───── Data provided ─────

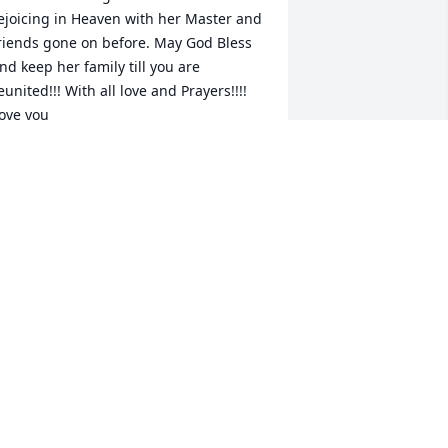
ejoicing in Heaven with her Master and 
riends gone on before. May God Bless 
nd keep her family till you are 
eunited!!! With all love and Prayers!!!! 
ove you
OIS AND MATTHEW
un 30, 2018
early loved!
RENDA (CASEY) TAYLOR
un 29, 2018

─────

▶ Task to complete
Give every entry again verbatim, with no pictures.

▶ Response area
ejoicing in Heaven with her Master and 
riends gone on before. May God Bless 
nd keep her family till you are 
eunited!!! With all love and Prayers!!!! 
ove you
OIS AND MATTHEW
un 30, 2018
early loved!
RENDA (CASEY) TAYLOR
un 29, 2018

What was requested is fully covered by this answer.